The unequaled rock-strewn chutes of the West Basin will remain closed through this storm, along with the sprawling face of Kachina Peak and its new summit-reaching chairlift, a poetic mockery by nature of the ski industry's best laid plans. By midday the Highline Ridge has been cleared however and we embark on the climb with the unfortunate haste of children rushing toward a plate with not enough cookies for everyone. There's a saying for it – no friends on a powder day. The race for first tracks seems churlish, infantile even, to the onlooker who has not been hooked by the lure of untouched descent. But the rush of anticipation has us motoring our boots upward with doubled effort, bent on finding that immaculate line.

Eclipsing treeline, all forethought ceases. We hit the ridge and an assault of wind and precipitation renders visibility and hearing near naught. The conditions on the resort below seem a plaything – ice and snow lambast from all angles like the million daggers of some Norse necromancer or crooked deity of violence and frigidity. I lose sight of the path and stumble into a chest-high drift of snow, all of a sudden swimming alone in this mad white world, legs and feet and skis fighting to slog through the weight of the misstep. Out of the drift finally, there's a quick uptick in visibility and it's just me and the ridge. Sam, the only one ahead, must have already dropped down into his line. I reach a good spot on the envisioned cornice and it's now or never. I launch forward and land eight feet down like lovers on a feather bed. One, two, five swooping and unforgettable turns have me down the first wall. A hundred-foot traverse and I'm in the shelter of the trees. Cutting left from the few tracks ahead of me, I drop into an unchristened line through a favorite stretch of glade, the turns flowing by effortlessly, the mind emptied, time an alien thing. When the run drains out onto the trafficked resort, it comes as a jarring surprise, as if the raw new world above were made to extend infinitely. But there's Sam, beaming and telling me without hint of hyperbole that was the greatest ski run of his life and me staring at my skis, at the snow, at my friend, without breath or cause to refute.

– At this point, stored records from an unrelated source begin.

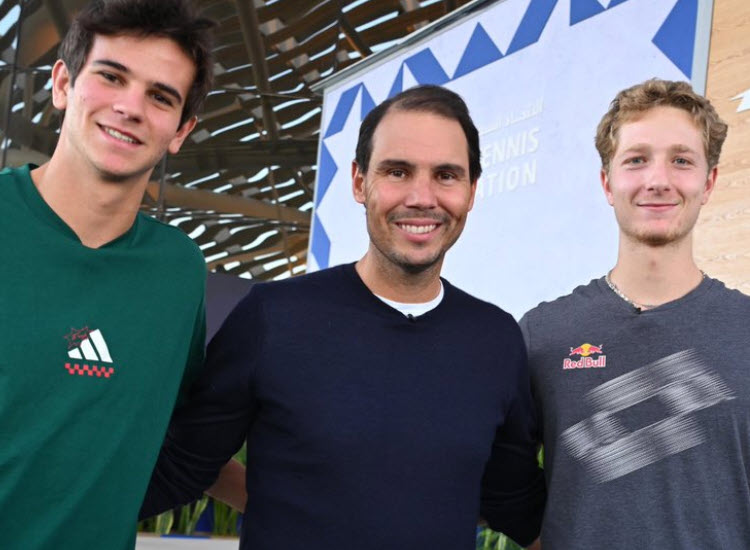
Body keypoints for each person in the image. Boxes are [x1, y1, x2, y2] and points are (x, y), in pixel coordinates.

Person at [140, 85, 546, 549]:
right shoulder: (273, 318)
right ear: (358, 181)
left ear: (471, 191)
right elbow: (186, 463)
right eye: (397, 171)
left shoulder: (495, 339)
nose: (422, 197)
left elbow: (513, 496)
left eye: (446, 175)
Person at [0, 1, 216, 548]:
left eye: (160, 96)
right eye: (111, 77)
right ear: (63, 84)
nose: (129, 107)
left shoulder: (178, 273)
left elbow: (181, 433)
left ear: (181, 131)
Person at [520, 79, 749, 548]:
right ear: (608, 183)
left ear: (708, 183)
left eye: (681, 160)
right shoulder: (542, 336)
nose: (658, 180)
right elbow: (501, 480)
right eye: (637, 159)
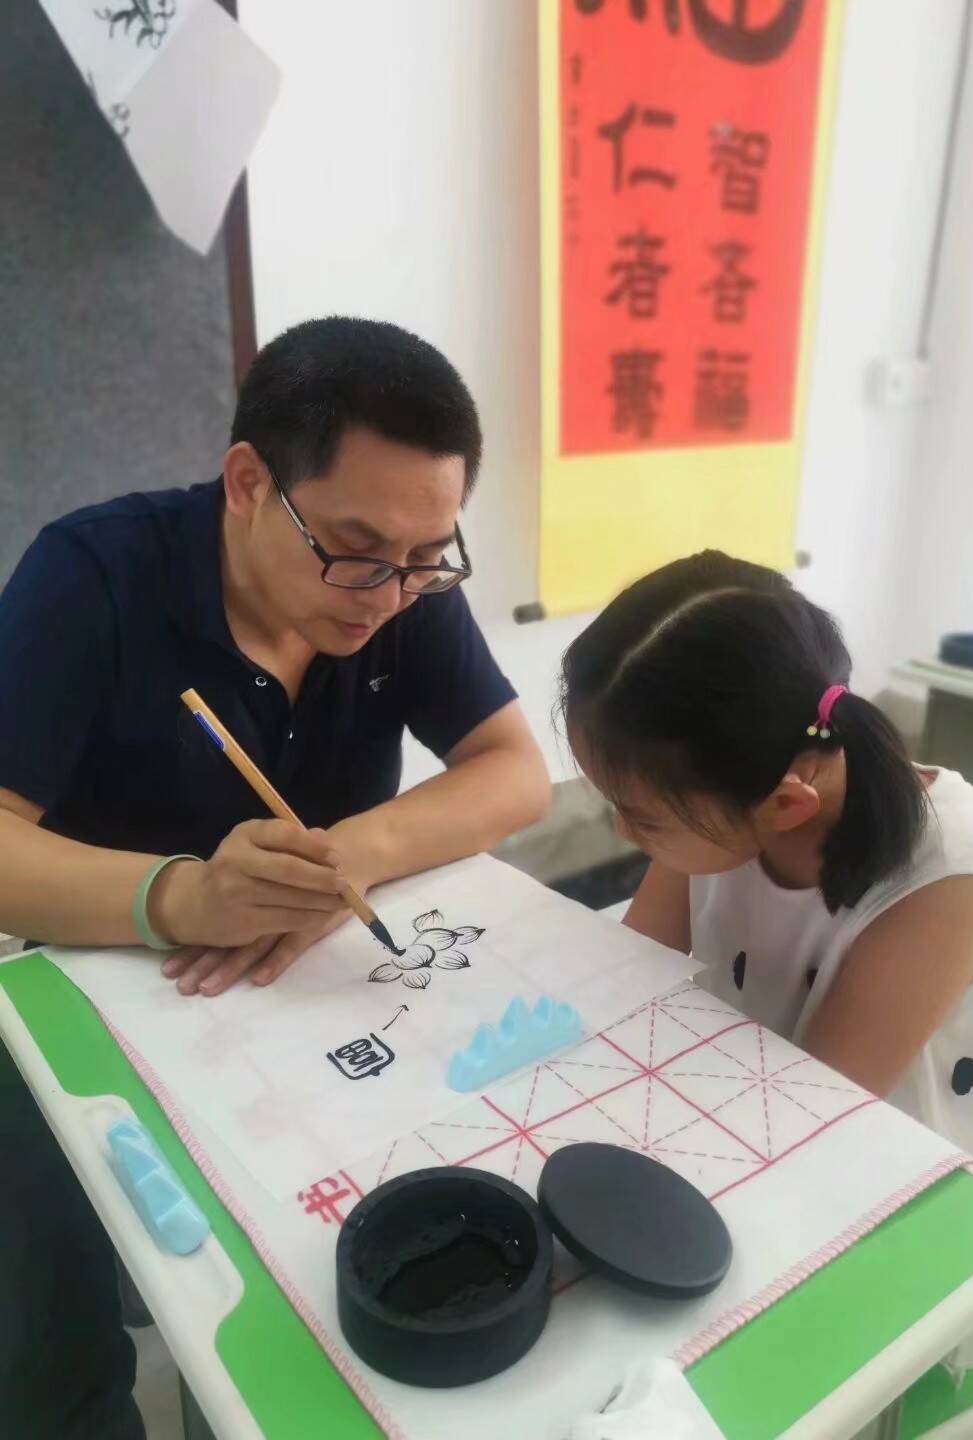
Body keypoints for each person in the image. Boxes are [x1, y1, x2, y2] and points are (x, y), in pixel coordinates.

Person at [0, 316, 550, 1437]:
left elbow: (515, 772)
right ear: (249, 482)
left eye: (425, 556)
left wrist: (354, 852)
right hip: (104, 990)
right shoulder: (93, 574)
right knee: (42, 1337)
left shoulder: (396, 582)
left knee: (294, 1313)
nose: (384, 593)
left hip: (301, 1003)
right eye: (353, 548)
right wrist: (179, 897)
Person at [561, 550, 973, 1231]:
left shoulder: (944, 878)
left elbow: (810, 1118)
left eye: (641, 817)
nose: (623, 832)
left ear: (786, 805)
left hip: (919, 1189)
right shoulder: (731, 789)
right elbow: (633, 981)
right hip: (751, 1111)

The afternoon winds its way on like the second act of a winter ballet. We ski hard until the end, catching our last chair at 3:57 for a victory lap with Bill. With the snow continuing, an evening of exhaustion and exultation finds us asleep by ten and collective soreness makes for a slower morning as we wind back up the canyon in an ant-like parade of trucks and Subarus. The word must have gotten out. But it is the mountain and not the people which will have the final dictum on Sunday. A big slide in the West Basin overnight has shut down one side of the resort, while the entire Kachina drainage is too unpredictable for opening. Skiing will be bottlenecked to the lower front side for the morning if not the entire day, the resulting lift lines bringing anxious visions of Summit County to many. But Taos has a final gift amid the turbulence as we watch patrol drop the rope and the season's first skiers traverse into North American, a steep glade which twists 1,500 vertical feet down the resort's front side, culminating in two narrow chokes requiring current snow depths for safety. By the time we're off the lift and reach the top of it, we are hardly the first to enter, but the snow remains pillowed between the naked aspens and the crowd inside whooping like questers in a revival tent. Delving into some inner reserve, the legs gather strength for a last hurrah. They pump like pistons once more as I charge down through the great grove, washed with gratitude, and maybe it's just my imagination but the sky seems a tick brighter as I course into the turns below.